Skrote stood between Madden and Jones, all three silent, because all three weren’t sure what they were looking at until Rolsom explained that what the screens showed were “natural” mutants: creatures misshapen in their mothers’ wombs by the genetic damage of the deteriorating environment. Many of them were so grotesquely deformed as to be incapable of movement. Others were maniacally strong and dangerously homicidal. Hence the need for the high-level security and the constant electronic vigilance.
It seemed to Skrote as if each screen showed a separate section of the human anatomy—as if all the screens together would make up one complete human being. It finally dawned on him what in fact he was looking at. On each screen there was a human being, though not necessarily a complete one. He stared, sickened and fascinated.
A body without a rib cage, lungs exposed. A smooth head with blank depressions for eyes. A trunk with four legs, two where the arms should have been. A head and torso narrowing down to a bifurcated stump. A child with liver, pancreas, kidneys, and bowels growing externally. Another child (he couldn’t be sure) with two tiny hands sprouting from its neck. A hairless woman with a vaginalike slit up to her navel. A skeletal figure with transparent flesh, the organs visible inside (like a medical student’s anatomy model). A gargantuan head, all the features squashed into the lower left side. Hands with no thumbs and seven, eight, nine fingers. Arms and legs jointed the wrong way. Feet attached heel to heel and joined in a single limb. Bodies with both sets of sexual organs. A man (he assumed it was male) with membranes of pink translucent flesh attaching elbows to chest. A fishlike creature with bulbous eyes and what appeared to be gills on its neck. A baby without a face, with apertures in its chest and stomach for breathing and eating.

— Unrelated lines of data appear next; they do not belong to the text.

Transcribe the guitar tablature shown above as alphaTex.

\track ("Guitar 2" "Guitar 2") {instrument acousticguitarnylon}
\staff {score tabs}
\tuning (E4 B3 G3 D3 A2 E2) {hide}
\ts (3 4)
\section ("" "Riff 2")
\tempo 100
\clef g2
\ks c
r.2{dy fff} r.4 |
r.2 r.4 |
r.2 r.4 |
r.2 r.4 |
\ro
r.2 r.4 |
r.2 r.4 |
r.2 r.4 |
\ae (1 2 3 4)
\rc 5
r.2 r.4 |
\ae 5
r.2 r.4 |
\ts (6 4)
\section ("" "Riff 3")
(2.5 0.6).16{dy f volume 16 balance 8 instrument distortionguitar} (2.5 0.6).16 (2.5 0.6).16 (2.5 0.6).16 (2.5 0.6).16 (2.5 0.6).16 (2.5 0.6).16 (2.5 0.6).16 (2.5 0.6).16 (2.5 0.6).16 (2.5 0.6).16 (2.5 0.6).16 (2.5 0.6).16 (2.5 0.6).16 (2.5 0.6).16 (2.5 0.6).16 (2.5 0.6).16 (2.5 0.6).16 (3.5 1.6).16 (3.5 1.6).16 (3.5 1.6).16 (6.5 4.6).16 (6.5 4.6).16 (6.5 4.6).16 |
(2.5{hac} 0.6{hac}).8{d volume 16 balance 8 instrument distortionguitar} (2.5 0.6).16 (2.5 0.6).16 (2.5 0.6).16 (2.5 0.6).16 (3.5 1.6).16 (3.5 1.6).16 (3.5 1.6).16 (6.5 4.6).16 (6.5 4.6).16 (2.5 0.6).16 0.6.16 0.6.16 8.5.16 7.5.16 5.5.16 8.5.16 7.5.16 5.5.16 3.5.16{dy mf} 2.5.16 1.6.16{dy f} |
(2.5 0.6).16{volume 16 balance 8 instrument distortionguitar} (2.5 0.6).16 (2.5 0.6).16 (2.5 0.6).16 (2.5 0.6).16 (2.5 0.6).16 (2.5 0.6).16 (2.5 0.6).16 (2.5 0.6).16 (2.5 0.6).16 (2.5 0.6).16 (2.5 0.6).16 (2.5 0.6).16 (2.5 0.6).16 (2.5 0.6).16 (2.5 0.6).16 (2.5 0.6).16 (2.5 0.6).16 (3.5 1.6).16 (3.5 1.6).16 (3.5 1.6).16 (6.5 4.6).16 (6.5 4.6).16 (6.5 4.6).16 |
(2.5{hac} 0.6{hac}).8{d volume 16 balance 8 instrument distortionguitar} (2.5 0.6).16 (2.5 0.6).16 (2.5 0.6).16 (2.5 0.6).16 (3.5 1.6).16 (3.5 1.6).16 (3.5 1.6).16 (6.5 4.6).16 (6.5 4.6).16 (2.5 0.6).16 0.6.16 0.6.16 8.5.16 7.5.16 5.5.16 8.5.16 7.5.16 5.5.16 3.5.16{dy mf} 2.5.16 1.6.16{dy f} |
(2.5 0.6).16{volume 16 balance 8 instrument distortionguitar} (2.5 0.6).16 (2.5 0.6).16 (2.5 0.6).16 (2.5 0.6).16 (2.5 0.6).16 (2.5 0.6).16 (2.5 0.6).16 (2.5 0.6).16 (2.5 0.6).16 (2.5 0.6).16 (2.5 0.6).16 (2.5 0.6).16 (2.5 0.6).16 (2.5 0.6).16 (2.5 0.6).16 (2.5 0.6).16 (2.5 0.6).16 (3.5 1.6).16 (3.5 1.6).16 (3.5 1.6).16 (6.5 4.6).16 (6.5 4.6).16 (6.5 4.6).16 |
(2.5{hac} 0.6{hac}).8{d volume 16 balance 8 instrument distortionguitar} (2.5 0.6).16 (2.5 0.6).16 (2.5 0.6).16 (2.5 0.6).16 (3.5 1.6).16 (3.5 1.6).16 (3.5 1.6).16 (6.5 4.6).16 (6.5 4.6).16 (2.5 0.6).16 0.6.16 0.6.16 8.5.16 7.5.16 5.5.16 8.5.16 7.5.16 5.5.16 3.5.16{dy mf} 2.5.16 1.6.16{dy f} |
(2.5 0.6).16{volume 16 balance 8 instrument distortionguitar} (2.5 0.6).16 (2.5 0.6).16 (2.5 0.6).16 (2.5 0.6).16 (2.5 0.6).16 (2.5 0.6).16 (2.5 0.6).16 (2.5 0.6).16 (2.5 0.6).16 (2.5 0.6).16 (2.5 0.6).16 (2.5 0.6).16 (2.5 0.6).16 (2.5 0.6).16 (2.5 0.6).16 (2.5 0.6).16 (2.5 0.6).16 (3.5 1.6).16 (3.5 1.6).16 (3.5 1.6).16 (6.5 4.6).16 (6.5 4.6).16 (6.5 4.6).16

Rolsom braced his hands on the backs of two chairs, leaning forward. “What we’re seeing is natural selection at work. The human species adapting genetically to changes in the environment. Their parents have been exposed to conditions that have affected the chromosomal structure of their offspring—such things as solar and cosmic radiation, pollutants in the air and water, nuclear fallout, herbicidal and pesticidal contamination, carcinogenic agents in food, tobacco, vehicle exhaust, industrial waste, so on and so on.
“In recent years the declining 0
2
levels have contributed significantly to the numbers and varying types of genetic mutation. What you see here represents the tip of the iceberg. Nature has many ways of dealing with aberrations from the norm, of course. Infertility, abortions, stillbirths.” Rolsom gestured at the screens. “In fact these—the ones who survive—probably account for less that fifteen percent of the total.”
“It must be one hell of an operation just keeping them alive,” Major Jones marveled. He seemed awestruck.
“This control room is manned round the clock,” Rolsom said. “We keep an audio-visual check on them and they’re wired up to alert us of any primary malfunction. We do lose some,” he admitted, “but not many.”
“What do you think?”
Madden’s question caught Skrote off-guard. He had to clear his throat before he could find his voice. “I’ve never in my life seen anything like it,” he managed to say, which was the gospel truth.
“I’m damn sure of that,” Madden replied crisply. “This is the only research facility of its kind in the world.” He turned to Rolsom. “How are the breeding experiments coming along?”